- **GIVEN PASSAGE**
++++++++++

Asola Chokoladefabrik
- Formerly: A/S Olaf Larsens Chokoladefabrik
- Company type: Aksjeselskap
- Industry: Confectionery
- Founded: 16 April 1902
- Defunct: 1985
- Fate: Acquired by Nestlé Norge
- Headquarters: Oslo, later Vestby, Norway
- Key people: Olaf Larsen
- Products: Chocolate, sweets, caramels, pastilles

= Asola Chokoladefabrik =

Former Norwegian chocolate factory

Asola Chokoladefabrik was one of Oslo's three leading chocolate factories, together with Freia and Bergene. It was founded by Olaf Larsen, who had also been involved in setting up both Freia and Bergene. Asola was Larsen's third venture and was founded in 1902, its name formed from AS and the initials of the founder's name.

Asola produced chocolate, drops, caramels, and pastilles, among them IFA. The factory was at Akersbakken 10 in Oslo until it moved to Vestby in 1965, where it operated until 1985.

== Well-known brands ==

Well-known brands from Asola included the fondant-filled Cavaler and Egg Cognac, Gull milk chocolate, Luxus milk chocolate, the cooking chocolates Trilling, Mokka, Grand, and Galla, Jaffa Orange, banana chocolate, and the confection Snurre. The company also produced other foodstuffs, and was early with dried soup in powder sachets, such as fruit soup and vegetable soup.

The best-known product is probably the IFA pastille, which still exists as a brand. IFA was launched in 1930 and named after the opera singer Ivar Fridtjof Andresen, a nephew of Olaf Larsen's wife Ingeborg Johanne. Andresen's celebrity and the association with a powerful voice were used to build credibility for the pastille, which was marketed as protection against a sore throat. IFA ended up at Nidar in Trondheim after Asola transferred its drops production to Kiellands Dropsfabrikk in 1968, and Nidar took over Kiellands in 1975.

++++++++++

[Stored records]
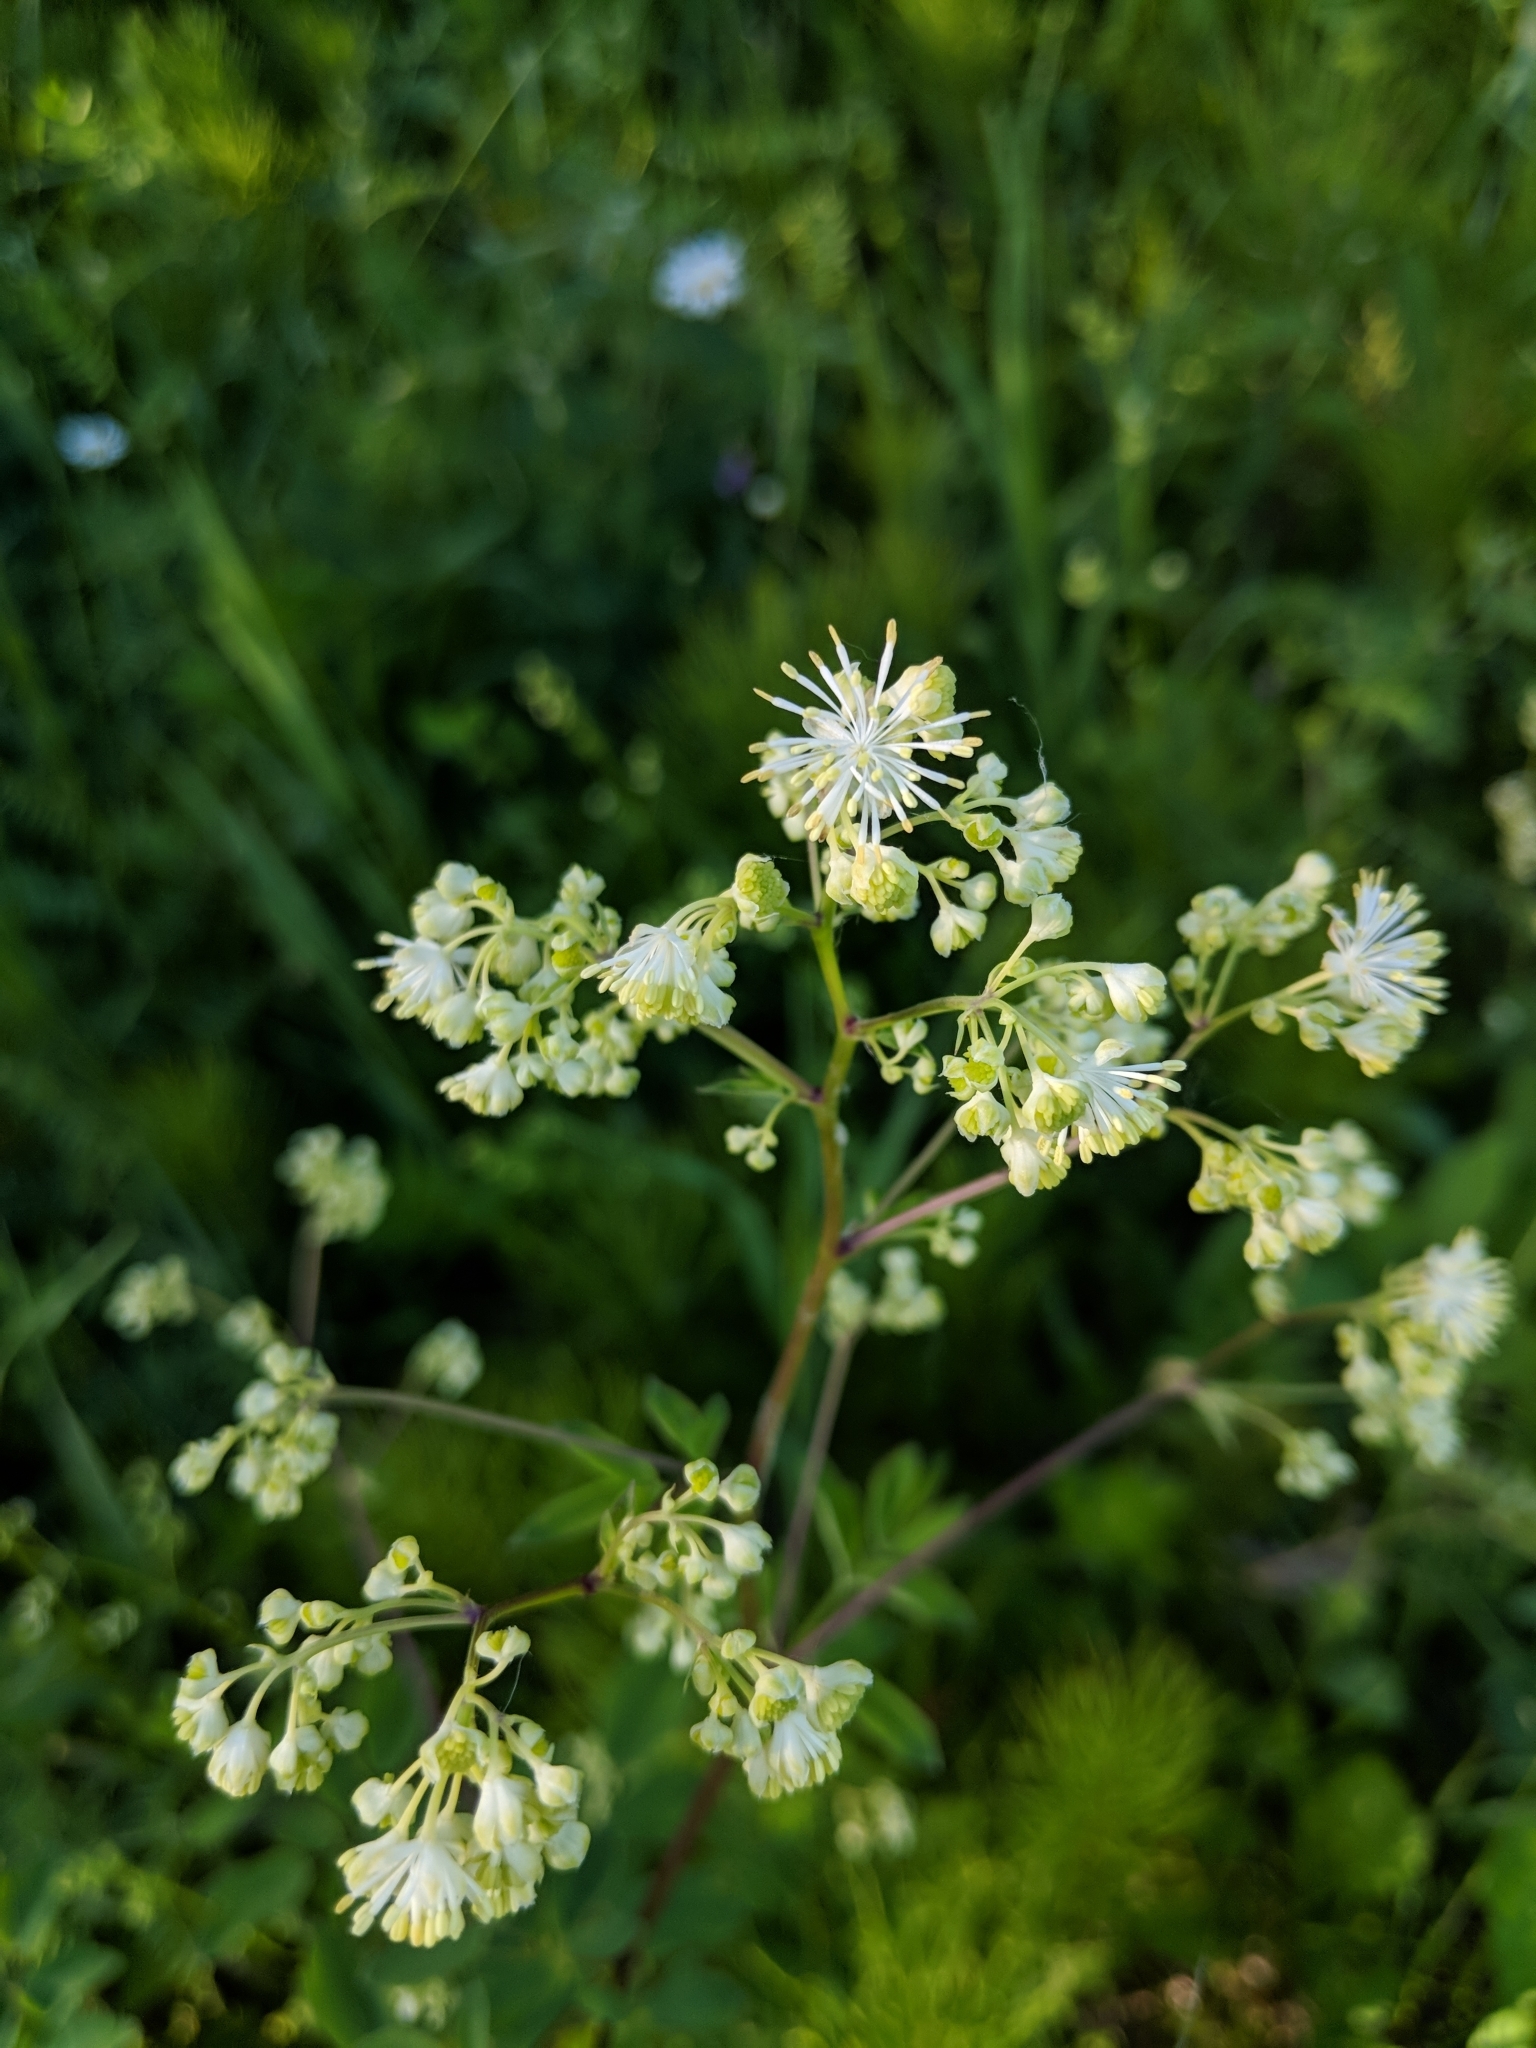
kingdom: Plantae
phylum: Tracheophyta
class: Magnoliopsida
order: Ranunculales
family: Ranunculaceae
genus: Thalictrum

++++++++++

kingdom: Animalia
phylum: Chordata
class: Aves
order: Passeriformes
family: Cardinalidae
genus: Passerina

++++++++++

- **DESCRIPTION OF THE TASK**
For each statement, say yes or no to whether it agrees with the text on Asola Chokoladefabrik, and quote the deciding words of the text: (a) Olaf Larsen had a part in founding both Freia and Bergene. (b) The factory moved to Vestby in 1968. (c) IFA was named after a nephew of Olaf Larsen's wife.

- **THE RESPONSE**
(a) Yes: "who had also been involved in setting up both Freia and Bergene"
(b) No: "until it moved to Vestby in 1965"
(c) Yes: "named after the opera singer Ivar Fridtjof Andresen, a nephew of Olaf Larsen's wife Ingeborg Johanne"